- _What this task involves_: Where the records below show a line containing "### Phase 5: CRITICAL CRASH FIX (11:15-11:45)", start copying; end with the line containing "dropdown not refreshing", and copy it too.

Material shown START

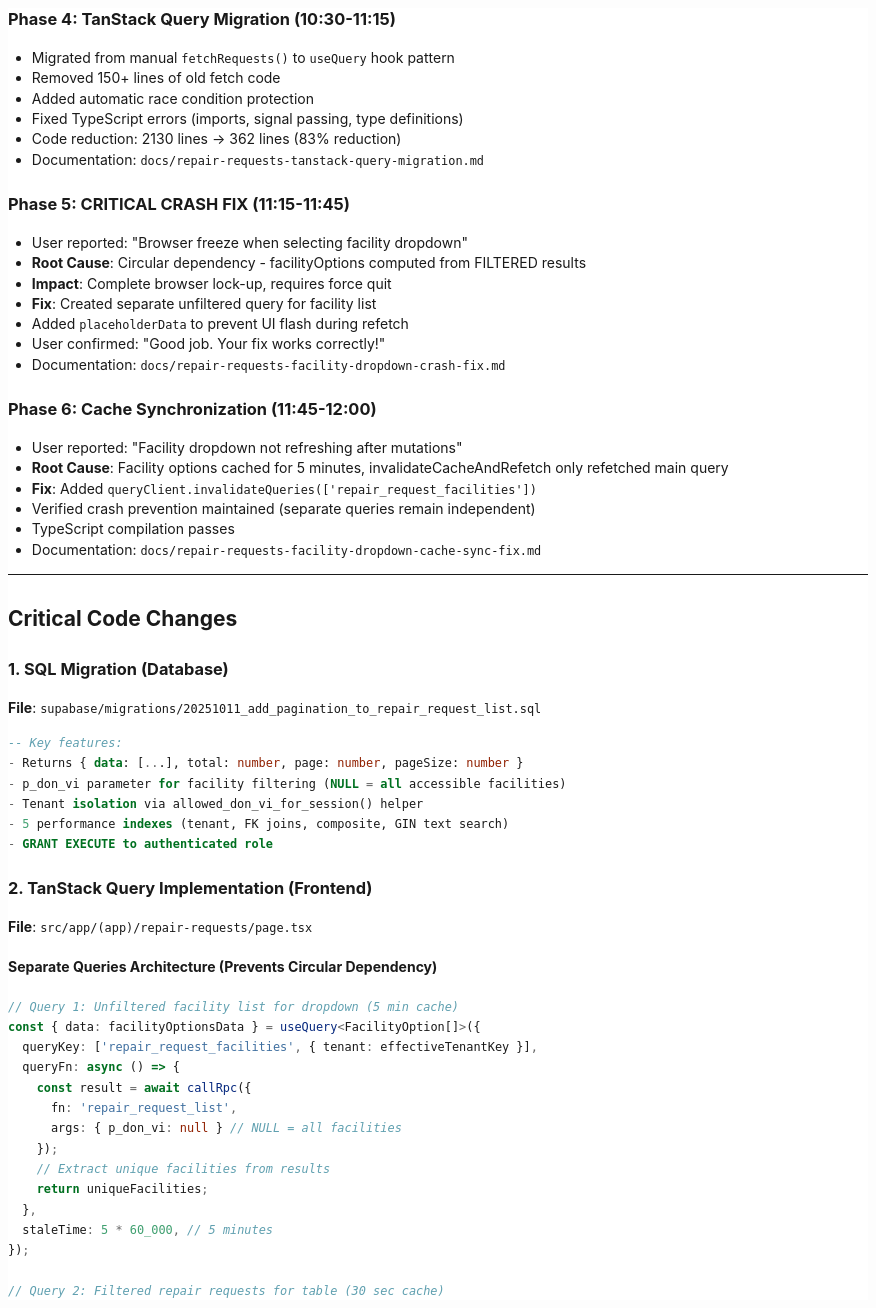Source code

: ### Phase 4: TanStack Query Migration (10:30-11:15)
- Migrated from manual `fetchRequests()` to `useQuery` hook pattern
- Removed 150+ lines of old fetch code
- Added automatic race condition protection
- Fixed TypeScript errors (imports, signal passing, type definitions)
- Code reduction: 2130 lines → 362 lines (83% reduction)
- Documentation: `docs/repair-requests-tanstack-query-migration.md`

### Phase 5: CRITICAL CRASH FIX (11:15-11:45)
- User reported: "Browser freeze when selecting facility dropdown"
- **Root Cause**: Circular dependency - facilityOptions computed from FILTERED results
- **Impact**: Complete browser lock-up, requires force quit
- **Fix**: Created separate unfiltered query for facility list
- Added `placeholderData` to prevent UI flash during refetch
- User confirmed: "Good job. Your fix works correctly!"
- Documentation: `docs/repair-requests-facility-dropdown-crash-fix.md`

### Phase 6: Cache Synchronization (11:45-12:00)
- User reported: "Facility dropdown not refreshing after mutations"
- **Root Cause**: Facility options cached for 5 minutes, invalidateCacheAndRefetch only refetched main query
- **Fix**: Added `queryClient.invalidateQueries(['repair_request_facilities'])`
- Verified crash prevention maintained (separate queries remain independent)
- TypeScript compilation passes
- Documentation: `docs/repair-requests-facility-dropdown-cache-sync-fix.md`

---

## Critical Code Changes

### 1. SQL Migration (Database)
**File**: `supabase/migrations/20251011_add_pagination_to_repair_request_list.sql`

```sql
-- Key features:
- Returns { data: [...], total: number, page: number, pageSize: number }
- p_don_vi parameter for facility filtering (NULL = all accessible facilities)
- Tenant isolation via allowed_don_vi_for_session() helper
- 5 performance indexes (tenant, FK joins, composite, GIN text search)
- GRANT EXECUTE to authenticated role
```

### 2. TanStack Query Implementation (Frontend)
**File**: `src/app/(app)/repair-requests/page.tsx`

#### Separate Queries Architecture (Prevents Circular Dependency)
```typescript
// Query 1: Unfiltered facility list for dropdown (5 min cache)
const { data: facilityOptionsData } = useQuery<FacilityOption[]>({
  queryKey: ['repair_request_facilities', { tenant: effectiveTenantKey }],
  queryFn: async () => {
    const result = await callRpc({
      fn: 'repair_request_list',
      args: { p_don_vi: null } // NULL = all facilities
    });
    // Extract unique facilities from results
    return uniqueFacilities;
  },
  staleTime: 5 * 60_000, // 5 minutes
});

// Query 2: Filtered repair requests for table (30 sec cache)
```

Material shown END
Material shown START

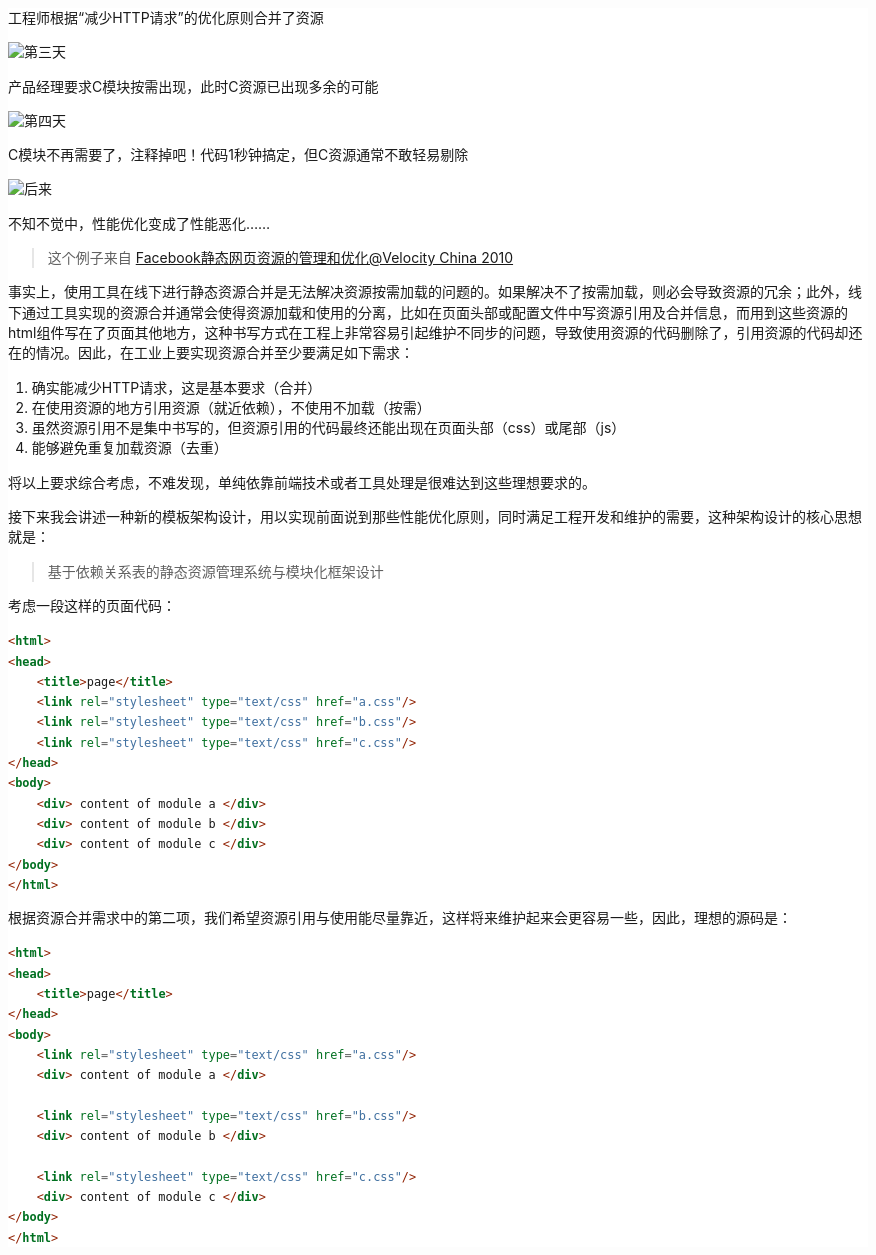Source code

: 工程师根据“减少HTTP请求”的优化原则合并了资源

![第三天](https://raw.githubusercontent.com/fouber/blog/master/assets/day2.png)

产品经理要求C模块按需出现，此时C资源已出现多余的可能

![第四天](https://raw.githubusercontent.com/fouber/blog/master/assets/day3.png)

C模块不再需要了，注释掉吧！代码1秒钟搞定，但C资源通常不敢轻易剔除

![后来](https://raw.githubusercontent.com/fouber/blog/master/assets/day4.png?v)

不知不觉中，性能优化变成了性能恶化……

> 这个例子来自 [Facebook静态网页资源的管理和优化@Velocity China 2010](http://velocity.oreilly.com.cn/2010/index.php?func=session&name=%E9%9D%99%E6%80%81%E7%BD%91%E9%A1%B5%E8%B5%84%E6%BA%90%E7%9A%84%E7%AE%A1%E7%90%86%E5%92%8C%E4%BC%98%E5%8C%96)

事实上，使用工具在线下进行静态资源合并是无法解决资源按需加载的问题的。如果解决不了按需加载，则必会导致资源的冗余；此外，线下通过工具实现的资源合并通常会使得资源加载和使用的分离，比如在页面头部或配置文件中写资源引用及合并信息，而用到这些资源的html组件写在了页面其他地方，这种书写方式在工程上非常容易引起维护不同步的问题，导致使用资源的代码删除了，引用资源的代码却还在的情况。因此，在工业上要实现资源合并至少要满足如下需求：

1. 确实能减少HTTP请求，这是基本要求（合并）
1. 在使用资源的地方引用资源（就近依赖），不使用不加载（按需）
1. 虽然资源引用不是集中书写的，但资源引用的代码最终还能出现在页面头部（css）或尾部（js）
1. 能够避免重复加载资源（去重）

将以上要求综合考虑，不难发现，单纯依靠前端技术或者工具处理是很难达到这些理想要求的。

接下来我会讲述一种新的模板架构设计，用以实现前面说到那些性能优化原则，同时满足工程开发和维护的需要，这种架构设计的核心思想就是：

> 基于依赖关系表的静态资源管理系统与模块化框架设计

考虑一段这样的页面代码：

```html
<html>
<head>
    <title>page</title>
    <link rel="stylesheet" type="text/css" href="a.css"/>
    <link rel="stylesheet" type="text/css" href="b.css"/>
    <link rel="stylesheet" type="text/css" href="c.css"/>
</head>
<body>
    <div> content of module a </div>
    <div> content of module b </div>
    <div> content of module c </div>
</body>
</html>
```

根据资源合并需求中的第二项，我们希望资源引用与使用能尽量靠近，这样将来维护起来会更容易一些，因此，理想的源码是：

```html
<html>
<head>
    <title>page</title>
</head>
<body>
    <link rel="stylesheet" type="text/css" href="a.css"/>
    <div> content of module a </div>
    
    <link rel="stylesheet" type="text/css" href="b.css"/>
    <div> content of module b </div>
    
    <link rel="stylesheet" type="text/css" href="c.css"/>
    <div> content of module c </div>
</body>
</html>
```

Material shown END

- _Solution to the exercise_:
### Phase 5: CRITICAL CRASH FIX (11:15-11:45)
- User reported: "Browser freeze when selecting facility dropdown"
- **Root Cause**: Circular dependency - facilityOptions computed from FILTERED results
- **Impact**: Complete browser lock-up, requires force quit
- **Fix**: Created separate unfiltered query for facility list
- Added `placeholderData` to prevent UI flash during refetch
- User confirmed: "Good job. Your fix works correctly!"
- Documentation: `docs/repair-requests-facility-dropdown-crash-fix.md`

### Phase 6: Cache Synchronization (11:45-12:00)
- User reported: "Facility dropdown not refreshing after mutations"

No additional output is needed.